Open your application’s Program.cs file and register this middleware before the Kentico Routing configuration to intercept requests early (right before app.Run();).

// Legacy Redirect Middleware - Resources/LegacyRedirectMiddleware.cs //
app.UseMiddleware<LegacyRedirectMiddleware>();

// Your legacy redirect middleware before Routing and Kentico //
app.UseRouting();
app.Run();

Benefits of Handling Legacy Links Using Kentico Middleware

Handling legacy links via custom middleware rather than stuffing them into the CMS database comes down to three major wins: speed, database health, and architectural sanity.

Here is exactly why this approach is a better engineering choice for your Xperience by Kentico site.

1. Light-Speed Execution (Bypassing the CMS)
When a request comes into your server, it goes through the ASP.NET Core middleware pipeline before it ever touches the Kentico application layer or routing engine.

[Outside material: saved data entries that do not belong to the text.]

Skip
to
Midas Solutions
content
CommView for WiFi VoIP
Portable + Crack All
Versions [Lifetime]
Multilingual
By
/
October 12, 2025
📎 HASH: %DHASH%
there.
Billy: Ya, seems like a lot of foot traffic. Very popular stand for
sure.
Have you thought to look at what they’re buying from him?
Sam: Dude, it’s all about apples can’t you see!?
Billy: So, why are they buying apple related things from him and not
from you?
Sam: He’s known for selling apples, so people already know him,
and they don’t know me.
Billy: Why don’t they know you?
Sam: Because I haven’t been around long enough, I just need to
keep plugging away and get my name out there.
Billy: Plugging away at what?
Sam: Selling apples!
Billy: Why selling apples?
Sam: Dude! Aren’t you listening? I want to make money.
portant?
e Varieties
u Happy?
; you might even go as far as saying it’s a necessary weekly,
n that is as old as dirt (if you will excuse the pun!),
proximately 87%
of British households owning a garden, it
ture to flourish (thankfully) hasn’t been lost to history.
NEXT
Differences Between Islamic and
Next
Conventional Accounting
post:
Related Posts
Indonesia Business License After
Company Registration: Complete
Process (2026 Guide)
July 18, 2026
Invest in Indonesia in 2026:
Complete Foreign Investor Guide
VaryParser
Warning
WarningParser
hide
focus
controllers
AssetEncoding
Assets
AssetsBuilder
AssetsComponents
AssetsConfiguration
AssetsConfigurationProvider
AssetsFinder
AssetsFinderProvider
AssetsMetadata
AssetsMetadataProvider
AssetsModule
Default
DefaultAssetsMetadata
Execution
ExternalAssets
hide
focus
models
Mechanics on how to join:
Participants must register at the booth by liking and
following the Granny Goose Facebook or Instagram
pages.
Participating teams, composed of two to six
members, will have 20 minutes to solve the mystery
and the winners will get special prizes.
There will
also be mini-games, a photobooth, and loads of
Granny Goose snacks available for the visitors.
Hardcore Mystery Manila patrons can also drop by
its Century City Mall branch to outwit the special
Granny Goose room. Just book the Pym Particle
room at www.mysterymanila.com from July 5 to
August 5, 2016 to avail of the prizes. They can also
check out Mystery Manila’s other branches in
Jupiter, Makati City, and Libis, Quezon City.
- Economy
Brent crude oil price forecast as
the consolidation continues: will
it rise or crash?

The Middleware Way: The request hits your custom middleware, matches a lightweight list (or a fast look-up file), and immediately sends a 301 Moved Permanently response back to the browser. The server stops processing right there.

The DB Way: If you use the native IWebPageRedirectManager, the request has to travel deep into the Kentico routing engine, spin up database connections, query the content tables, and then issue the redirect.

By catching old URLs early, you save precious CPU cycles and handle legacy traffic with almost zero overhead.

2. Keeping Your Database Clean
Every historical link you import into Kentico’s native redirect manager creates data overhead. If you are migrating an old site with hundreds or thousands of legacy URLs, your database will quickly balloon with “dead weight” data.

This clutter can slow down your regular content queries, make database backups larger, and complicate future migrations. Middleware allows you to keep this historical mapping entirely separate from your operational content.

3. Graceful Deprecation
Legacy links have a shelf life. Five years from now, you might want to strip out those old redirects once search engines have fully updated their indexes and users stop clicking old bookmarks.

If they are embedded in your CMS database, cleaning them up means running risky SQL delete scripts or manually deleting thousands of entries in a UI.

If they are in middleware, you can easily update a JSON mapping file or eventually delete a single file of code without ever touching your live production database.

The Golden Rule of Routing: If a URL is part of the current website’s structure, manage it in the CMS. If a URL is a ghost of websites past, kill it at the front door with middleware.